Dies darf insgesamt jedoch nicht darüber hinwegtäuschen, dass Gavin einen wegweisenden Impuls für die politische Geschichte der Atomwaffe vorgelegt hat. Das Buch löst seine Prämissen ein und leistet stellenweise Pionierarbeit. Daraus resultieren stichhaltige Interpretationsangebote, die der historischen Forschung zum Atomzeitalter zukünftig als Ausgangspunkt dienen sollten.

Anmerkungen:
1 Bernd Greiner, Zwischenbilanzen zum Kalten Krieg, in: Mittelweg 36, 3 (2007), S. 51–58, hier S. 52.
2 Historische Arbeiten zur Atomwaffe sind vergleichsweise rar.

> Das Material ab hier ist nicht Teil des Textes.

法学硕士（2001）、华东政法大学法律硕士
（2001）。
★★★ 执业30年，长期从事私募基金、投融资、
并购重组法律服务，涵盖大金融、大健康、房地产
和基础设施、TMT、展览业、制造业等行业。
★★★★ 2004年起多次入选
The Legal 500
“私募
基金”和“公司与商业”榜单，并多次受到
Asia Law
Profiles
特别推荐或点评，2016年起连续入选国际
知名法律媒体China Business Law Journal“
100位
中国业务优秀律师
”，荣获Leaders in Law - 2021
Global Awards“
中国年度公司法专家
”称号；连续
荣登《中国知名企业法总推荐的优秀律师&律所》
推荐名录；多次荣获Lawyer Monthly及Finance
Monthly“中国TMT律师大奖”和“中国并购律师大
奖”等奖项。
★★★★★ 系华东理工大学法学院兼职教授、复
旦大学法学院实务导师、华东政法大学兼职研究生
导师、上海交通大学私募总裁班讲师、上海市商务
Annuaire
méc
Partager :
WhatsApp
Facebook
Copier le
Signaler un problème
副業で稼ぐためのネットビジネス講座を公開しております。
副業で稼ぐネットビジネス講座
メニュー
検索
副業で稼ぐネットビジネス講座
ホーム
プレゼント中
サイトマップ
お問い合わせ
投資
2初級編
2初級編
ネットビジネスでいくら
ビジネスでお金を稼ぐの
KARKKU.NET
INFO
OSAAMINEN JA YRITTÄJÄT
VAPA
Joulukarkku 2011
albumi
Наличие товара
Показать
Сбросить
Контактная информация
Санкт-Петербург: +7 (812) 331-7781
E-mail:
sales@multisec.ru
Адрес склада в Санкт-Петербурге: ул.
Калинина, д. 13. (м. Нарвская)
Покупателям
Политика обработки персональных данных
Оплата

Gavin knüpft vor allem an die Beiträge seines akademischen Lehrers Marc Trachtenberg an. Vgl. insbesondere Marc Trachtenberg, History and Strategy, Princeton 1991; Marc Trachtenberg, A Constructed Peace. The Making of the European Settlement, 1945–1963, Princeton 1999.
3 Zentraler Exponent des „Sicherheitsdilemmas“ ist Robert Jervis. Vgl. Robert Jervis, Cooperation under the Security Dilemma, in: World Politics 30 (1978), S. 167–214. Mittlerweile scheint Jervis allerdings von der These abzurücken, der Kalte Krieg ließe sich hierauf zurückführen. Vgl. Robert Jervis, Was the Cold War a Security Dilemma?, in: Journal of Cold War Studies 3 (2001), S. 36–60.
4 Der Nicht-Einsatz von Atomwaffen nach 1945 wird hierbei mit der Herausbildung eines Tabus erklärt. Vgl. Nina Tannenwald, The Nuclear Taboo. The United States and the Non-Use of Nuclear Weapons since 1945, Cambridge 2007.